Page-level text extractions

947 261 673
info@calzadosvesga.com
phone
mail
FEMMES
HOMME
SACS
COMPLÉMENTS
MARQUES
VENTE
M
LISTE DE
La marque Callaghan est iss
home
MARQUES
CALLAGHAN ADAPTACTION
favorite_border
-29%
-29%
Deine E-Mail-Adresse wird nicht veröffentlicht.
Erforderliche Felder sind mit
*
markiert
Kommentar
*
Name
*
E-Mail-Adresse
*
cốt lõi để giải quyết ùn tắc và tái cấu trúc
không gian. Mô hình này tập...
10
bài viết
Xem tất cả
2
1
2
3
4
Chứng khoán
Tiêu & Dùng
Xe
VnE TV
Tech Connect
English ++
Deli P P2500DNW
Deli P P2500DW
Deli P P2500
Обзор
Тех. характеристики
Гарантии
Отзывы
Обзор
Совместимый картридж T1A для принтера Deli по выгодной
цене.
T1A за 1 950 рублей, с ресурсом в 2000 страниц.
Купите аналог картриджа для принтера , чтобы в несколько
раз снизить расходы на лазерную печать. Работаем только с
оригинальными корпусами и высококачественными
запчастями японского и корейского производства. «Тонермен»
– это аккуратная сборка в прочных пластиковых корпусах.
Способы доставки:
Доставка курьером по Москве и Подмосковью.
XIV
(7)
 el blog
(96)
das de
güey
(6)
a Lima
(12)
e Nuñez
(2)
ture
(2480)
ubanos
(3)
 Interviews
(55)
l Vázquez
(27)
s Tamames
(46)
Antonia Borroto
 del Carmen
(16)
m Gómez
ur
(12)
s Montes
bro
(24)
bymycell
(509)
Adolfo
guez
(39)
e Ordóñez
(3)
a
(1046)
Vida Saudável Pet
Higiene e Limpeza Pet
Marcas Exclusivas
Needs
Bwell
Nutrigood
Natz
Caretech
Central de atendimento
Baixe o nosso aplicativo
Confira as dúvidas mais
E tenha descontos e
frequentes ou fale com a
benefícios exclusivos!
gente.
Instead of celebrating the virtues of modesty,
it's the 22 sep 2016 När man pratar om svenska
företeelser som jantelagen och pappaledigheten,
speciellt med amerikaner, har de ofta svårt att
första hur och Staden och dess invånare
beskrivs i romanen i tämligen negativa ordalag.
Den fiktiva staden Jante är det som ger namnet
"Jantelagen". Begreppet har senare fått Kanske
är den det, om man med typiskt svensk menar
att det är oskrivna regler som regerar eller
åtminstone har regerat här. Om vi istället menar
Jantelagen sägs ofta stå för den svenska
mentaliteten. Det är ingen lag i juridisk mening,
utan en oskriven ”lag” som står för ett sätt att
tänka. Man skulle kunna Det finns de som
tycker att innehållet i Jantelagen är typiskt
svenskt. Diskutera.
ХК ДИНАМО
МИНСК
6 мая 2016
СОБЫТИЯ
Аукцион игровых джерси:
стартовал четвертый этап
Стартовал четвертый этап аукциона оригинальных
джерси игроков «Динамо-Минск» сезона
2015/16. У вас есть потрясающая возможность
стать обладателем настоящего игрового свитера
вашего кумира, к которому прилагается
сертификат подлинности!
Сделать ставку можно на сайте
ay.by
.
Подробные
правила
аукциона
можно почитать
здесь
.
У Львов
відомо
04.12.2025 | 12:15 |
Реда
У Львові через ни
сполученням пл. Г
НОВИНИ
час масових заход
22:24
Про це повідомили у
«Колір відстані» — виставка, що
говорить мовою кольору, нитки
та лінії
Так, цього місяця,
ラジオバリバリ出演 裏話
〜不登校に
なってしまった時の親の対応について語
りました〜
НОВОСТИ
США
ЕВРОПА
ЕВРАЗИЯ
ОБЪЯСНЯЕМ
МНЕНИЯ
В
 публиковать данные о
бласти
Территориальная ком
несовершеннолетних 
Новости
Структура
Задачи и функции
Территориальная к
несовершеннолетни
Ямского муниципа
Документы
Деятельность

> [Job] Every line above holding the string "Deli" should be listed.

> [Task response]
Deli P P2500DNW
Deli P P2500DW
Deli P P2500
Совместимый картридж T1A для принтера Deli по выгодной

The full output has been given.